[Opening Given records section]
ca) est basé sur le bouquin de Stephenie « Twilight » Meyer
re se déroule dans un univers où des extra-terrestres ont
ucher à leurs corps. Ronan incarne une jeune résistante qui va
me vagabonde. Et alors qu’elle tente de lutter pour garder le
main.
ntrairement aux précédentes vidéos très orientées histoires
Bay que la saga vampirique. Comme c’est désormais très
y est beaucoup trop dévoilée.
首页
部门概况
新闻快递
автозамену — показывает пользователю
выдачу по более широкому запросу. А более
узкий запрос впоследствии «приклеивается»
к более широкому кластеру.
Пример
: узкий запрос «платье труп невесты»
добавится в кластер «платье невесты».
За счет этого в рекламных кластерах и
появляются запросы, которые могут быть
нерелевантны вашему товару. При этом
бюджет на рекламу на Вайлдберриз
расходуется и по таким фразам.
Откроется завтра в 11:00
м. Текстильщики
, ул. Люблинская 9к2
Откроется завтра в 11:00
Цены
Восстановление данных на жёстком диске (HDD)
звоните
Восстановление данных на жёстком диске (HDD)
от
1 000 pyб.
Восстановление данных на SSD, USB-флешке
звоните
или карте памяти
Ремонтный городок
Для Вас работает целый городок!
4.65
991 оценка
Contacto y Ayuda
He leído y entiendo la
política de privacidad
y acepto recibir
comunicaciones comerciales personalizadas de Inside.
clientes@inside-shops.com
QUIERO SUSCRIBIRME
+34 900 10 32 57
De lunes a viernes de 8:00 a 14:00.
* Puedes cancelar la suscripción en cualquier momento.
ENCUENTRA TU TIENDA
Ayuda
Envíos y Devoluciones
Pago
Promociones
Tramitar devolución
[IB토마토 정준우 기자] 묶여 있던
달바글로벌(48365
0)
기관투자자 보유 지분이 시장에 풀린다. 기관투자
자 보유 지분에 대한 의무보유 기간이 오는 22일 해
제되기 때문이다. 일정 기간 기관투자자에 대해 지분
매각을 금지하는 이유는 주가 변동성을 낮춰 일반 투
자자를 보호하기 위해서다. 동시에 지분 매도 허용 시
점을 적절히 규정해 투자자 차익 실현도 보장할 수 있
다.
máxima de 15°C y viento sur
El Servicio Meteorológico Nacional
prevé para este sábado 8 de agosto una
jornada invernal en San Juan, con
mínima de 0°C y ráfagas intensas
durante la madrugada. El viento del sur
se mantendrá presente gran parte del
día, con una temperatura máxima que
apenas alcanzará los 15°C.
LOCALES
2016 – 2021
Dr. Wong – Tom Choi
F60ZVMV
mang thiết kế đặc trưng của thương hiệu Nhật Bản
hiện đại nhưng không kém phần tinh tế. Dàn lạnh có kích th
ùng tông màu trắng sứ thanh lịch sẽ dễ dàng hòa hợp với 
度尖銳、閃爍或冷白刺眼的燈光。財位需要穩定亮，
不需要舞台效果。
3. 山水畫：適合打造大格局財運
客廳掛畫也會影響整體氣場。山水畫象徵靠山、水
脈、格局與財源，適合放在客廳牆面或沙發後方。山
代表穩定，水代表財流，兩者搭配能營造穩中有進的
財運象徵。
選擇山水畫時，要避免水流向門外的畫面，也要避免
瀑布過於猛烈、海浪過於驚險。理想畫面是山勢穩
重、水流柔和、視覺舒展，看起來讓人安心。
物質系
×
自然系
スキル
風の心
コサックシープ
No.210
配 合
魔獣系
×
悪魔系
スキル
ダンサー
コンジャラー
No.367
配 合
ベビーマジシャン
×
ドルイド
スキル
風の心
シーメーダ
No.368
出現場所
[Closing Given records section]
Work task:
Lines in the records that hold "très" should be tallied, with the total given on its own.

Answer space:
2